Twitter Is For Narcissists

Exactly. Have some pupillages be funded by the government (the same way doctors are trained by hospitals) and make use of the 3,000 people that apply for pupillage each year. Let’s say 700 pupillage places a year instead of 250.

It may mean working class, refugee, minority and state-educated barristers get through too.

Of course the Bar LOVES ‘diversity’ and ‘human rights’ – they’ll 100% support this and protest on the streets for this, won’t they??


4Chan is the new twitter

There are only a limited number of tenancies, so that is the driver for the number of pupillages. The problem is not that there are too few pupillages, the problem is that there are too many vocational course places. Too many people are running up debts chasing unrealistic goals. The old ICSL model had many upsides compared to the current mess.

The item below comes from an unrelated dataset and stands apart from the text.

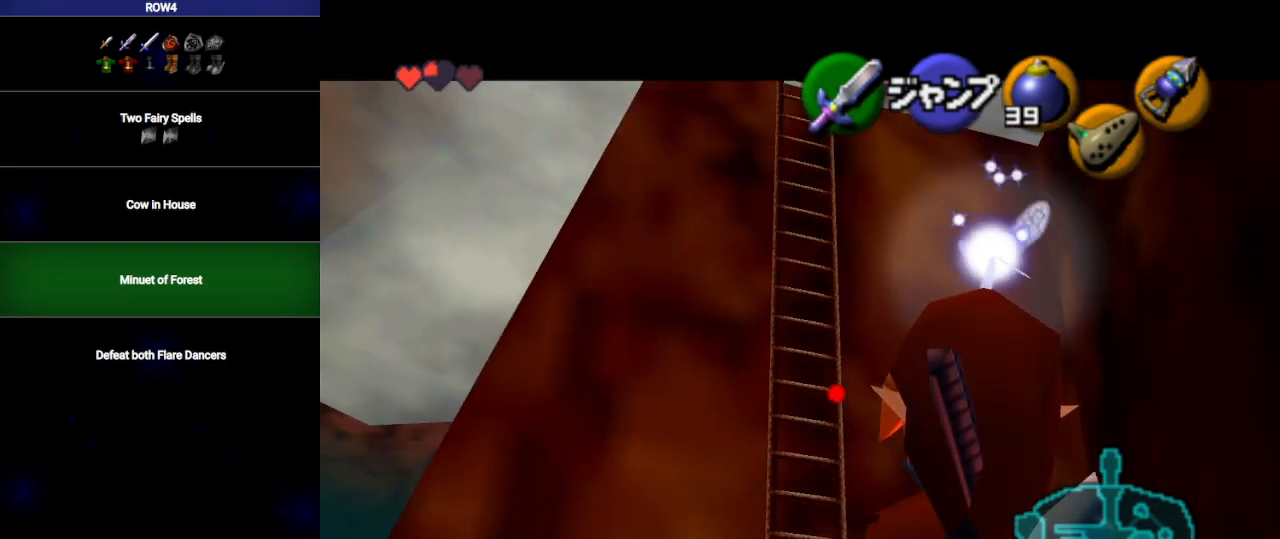
{"buttons": [], "left_stick": "up", "right_stick": "center", "events": [[417, "X", "up"], [500, "L1", "up"], [500, "left_stick", "up"]]}
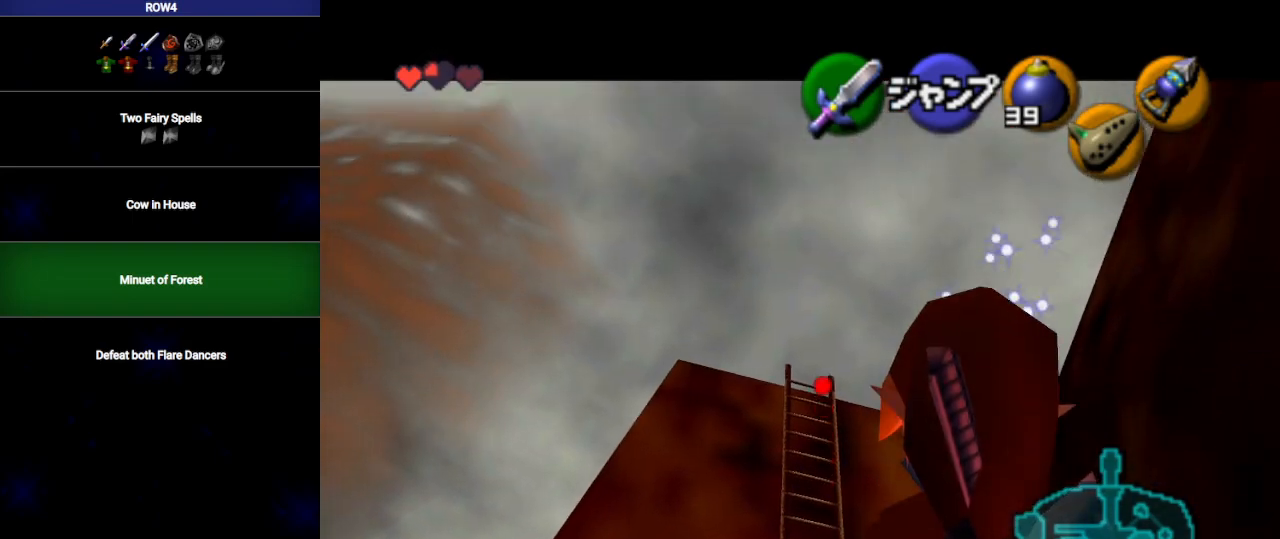
{"buttons": [], "left_stick": "up", "right_stick": "center", "events": []}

On your idea, what are these publicly funded pupils going to do after pupillage, if there are no tenancies for them? Why is that good use of public funds? Funding 400 pupils to get maybe a handful into the profession who otherwise would slip through the system is just not efficient or realistic use of £8m taxpayer cash each year



So self-employed barristers at chambers decide on the number of tenancies each year, to make sure the limited amount of work coming in isn’t too diluted? Got it.

Why not move towards a publicly funded criminal bar where the government decides on the number of criminal tenancies each year, as they do for medical places at universities?



Then the logical system would be a state run public defender system with no real need for a criminal bar at all. Is that what you want?